- **EXERCISE DESCRIPTION**
Among the entries that follow, tally the lines with the string "temp". Give no more than the number.

Text-based design files

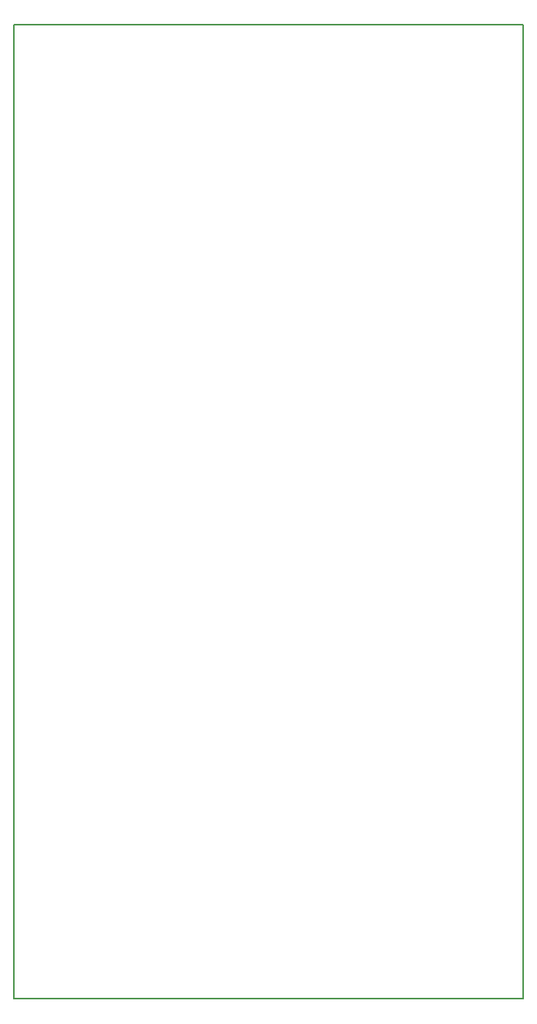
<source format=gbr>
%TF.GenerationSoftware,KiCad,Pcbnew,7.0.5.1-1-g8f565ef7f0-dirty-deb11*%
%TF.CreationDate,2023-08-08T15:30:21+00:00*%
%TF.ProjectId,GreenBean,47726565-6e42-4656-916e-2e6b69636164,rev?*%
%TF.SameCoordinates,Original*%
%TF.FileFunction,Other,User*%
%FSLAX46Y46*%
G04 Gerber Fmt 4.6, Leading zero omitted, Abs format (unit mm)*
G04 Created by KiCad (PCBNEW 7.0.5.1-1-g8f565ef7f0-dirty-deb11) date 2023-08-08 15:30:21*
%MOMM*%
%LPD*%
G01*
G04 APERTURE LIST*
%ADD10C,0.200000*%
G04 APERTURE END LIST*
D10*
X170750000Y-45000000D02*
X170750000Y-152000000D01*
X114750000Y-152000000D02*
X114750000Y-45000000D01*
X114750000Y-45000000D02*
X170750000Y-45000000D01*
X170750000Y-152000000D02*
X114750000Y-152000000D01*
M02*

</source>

* * *

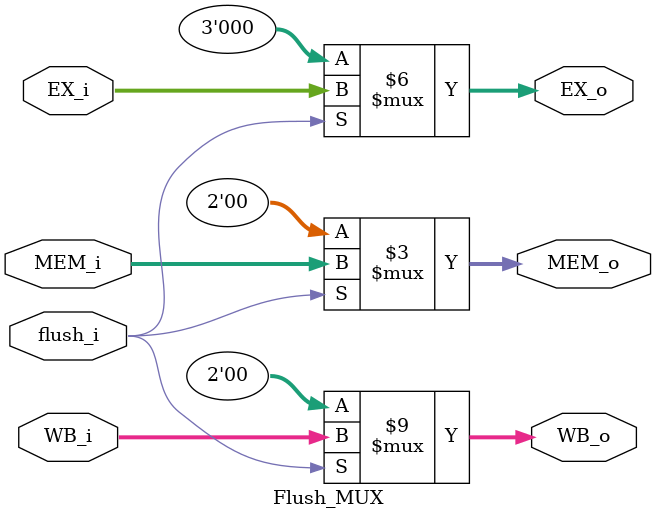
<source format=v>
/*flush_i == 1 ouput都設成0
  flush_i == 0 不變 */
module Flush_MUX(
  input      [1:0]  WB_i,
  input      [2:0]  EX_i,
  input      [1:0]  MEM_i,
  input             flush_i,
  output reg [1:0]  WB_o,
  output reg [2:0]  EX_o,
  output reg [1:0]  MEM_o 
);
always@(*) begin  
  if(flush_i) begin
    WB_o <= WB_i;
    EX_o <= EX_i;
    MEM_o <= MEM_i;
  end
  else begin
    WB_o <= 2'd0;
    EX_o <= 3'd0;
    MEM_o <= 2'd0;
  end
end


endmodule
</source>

--

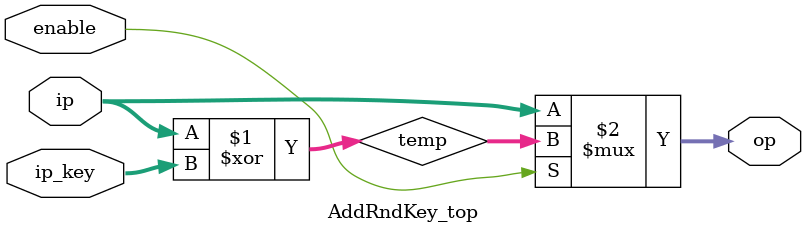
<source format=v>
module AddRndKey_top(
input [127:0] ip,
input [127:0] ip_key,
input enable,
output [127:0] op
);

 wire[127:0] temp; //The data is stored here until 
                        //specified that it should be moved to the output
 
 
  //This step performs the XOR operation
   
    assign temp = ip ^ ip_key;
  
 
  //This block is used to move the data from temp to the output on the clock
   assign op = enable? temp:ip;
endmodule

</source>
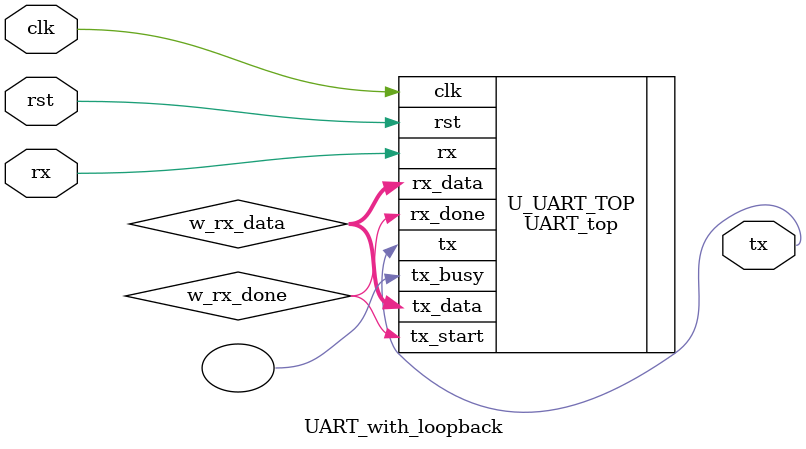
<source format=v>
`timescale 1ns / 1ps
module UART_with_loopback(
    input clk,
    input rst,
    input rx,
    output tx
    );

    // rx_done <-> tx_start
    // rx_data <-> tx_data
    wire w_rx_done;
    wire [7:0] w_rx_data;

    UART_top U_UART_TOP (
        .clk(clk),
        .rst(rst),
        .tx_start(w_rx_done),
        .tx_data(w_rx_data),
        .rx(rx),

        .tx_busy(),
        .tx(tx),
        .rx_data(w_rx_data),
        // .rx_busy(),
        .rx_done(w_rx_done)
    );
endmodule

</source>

- **SOLVED EXERCISE**
4